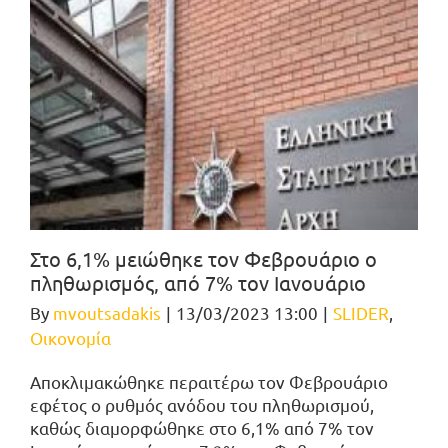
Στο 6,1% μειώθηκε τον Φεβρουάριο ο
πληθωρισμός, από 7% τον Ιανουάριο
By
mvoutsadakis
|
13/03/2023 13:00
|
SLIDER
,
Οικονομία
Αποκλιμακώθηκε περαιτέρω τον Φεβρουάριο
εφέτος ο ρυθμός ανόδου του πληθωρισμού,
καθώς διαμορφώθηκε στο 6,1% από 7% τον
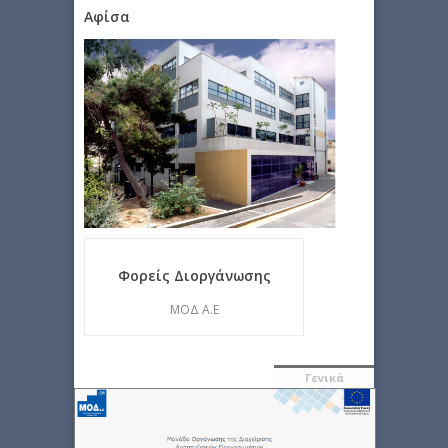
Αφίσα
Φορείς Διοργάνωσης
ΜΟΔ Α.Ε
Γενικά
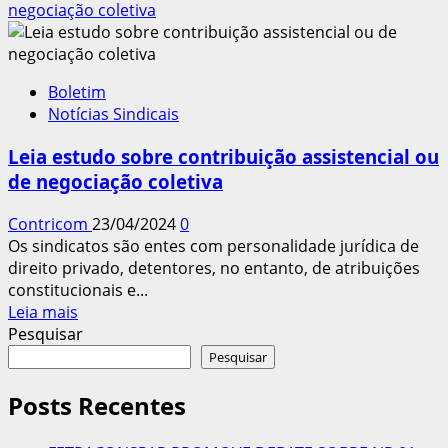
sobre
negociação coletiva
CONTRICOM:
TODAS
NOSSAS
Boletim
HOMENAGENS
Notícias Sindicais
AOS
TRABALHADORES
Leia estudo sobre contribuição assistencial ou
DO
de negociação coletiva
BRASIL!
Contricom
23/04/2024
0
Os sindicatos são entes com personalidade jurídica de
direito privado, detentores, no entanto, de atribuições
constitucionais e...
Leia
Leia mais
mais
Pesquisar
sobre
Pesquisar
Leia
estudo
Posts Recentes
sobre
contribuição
************
What to work on
Looking at the listing above, which lines hold "coletiva"? Copy every such line.

Task response
negociação coletiva
de negociação coletiva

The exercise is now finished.